Advertisement

2 Southland Concerns to Help Revolutionize Soviet Video Industry

Share
TIMES STAFF WRITER

Indiana Jones, Batman and R2D2 are going to Moscow.

Soviet-American International Co., a joint venture 49%-owned by Huntington Beach-based Unicorn Investments International, said Tuesday that it has signed an agreement with J2 Communications of Los Angeles to open the first video rental service for Western-produced movies in the Soviet Union.

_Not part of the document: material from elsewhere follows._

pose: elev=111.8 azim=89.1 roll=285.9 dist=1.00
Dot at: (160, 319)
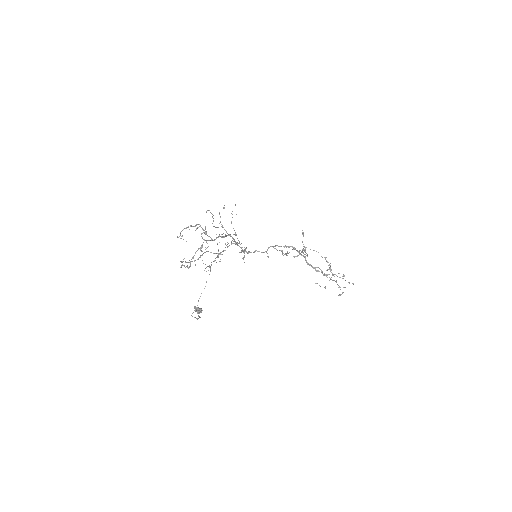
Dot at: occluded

The joint venture, also known as Sovaminco and 51%-controlled by Soviet government interests, plans to dispense movies from vending machines and rent combination television/VCRs largely to Western visitors. The service initially will be offered in hotel lobbies in Moscow and Leningrad and will eventually be expanded to other places frequented by business executives and tourists.

“There’ll be more Western businessmen going there for business deals and there’s nothing to do at night, especially in the cold winter months,” said James P. Jimirro, president and chief executive of J2.

Advertisement

J2 is the exclusive distributor for Los Angeles-based ITC Home Entertainment, whose movie library includes “On Golden Pond” and “Revenge of the Pink Panther.” It will provide $1.5 million in financing for the venture.

Jimirro said J2 put up about $150,000 for the venture’s initial outlet, which will have two video vending machines, each containing up to 320 video cassettes. It will supply an array of current and classic titles, including such hits as “Raiders of the Lost Ark,” “Batman” and “Star Wars.”

“We see enormous opportunities for significant profits,” he said. “The experience we’ll gain working with the hotels also positions us to participate fully as the Soviets become part of the worldwide video revolution.”

The videos are to be offered beginning in September at the Hotel Ukraine in Moscow, just months before Time Warner Inc. is scheduled to open its first American-style theaters in Moscow in 1991. English-, German- and Finnish-language movies will be available.

Sovaminco plans to expand the rental service to 12 other hotels in Moscow and Leningrad, where it already holds leases, and to other buildings, embassies and locations throughout the Soviet Union. Jimirro said the venture has agreements with hotels totaling 10,000 rooms, more than 90% of all hotel rooms in Moscow and Leningrad.

Sovaminco will operate the machines, manage the rental services and insure the business in U.S. dollars. While the initial operation will take only five major credit cards that pay vendors in hard currencies--Visa, MasterCard, American Express, Diners Club and Discover--the venture will eventually accept rubles, which currently are not convertible to dollars.

Advertisement

Before he started J2 in 1986, Jimirro was on the management committee of Walt Disney Co. in Burbank, where he founded and headed the Disney Cable Channel in 1983 and Walt Disney Home Video in 1980. In March, the company tentatively agreed to acquire National Lampoon magazine.

The video vending machines, which cost $25,000 each, are being supplied by Ontario-based Video View International Inc.

Martin Lopata, chairman and chief executive of Unicorn, said the venture has received Soviet government assurance that there will be no censorship of the movies it rents out. “Of course, common sense tells us (that) we not send ‘Hunt for Red October’ or any anti-Soviet films,” said Lopata, referring to the movie about a renegade Soviet submarine officer who wanted to defect to the West.

This is not the first Soviet venture for Lopata, a fourth-generation Russian-American. Last year, he opened gift shops that sell Soviet souvenirs and offered photocopying services in Soviet hotels, and he has imported Soviet gift items.

The Soviet partners in the video rental venture are: Mir Publishing, a subsidiary of Moscow’s Goscompechat, which is the state-owned printing concern; Sintez Cooperative, a Moscow cooperative controlled by the Moscow City Council, and Moskniga, another printing concern under the jurisdiction of the council and the Ministry of Printing.

The test rental service at the Ukraine will operate for two months before the service expands to other hotels, Lopata said. Jimirro added that the hotels in Moscow are: The Rossiya, National, Dom, Tourista, Mezhounarodnaya, Leningradskya, Pekin , Central Tourist House and Sovetskaya.

Advertisement

In Leningrad, the hotels are Hotel Leningrad, Korelia, Pulouskaya and Pribaltiskaya.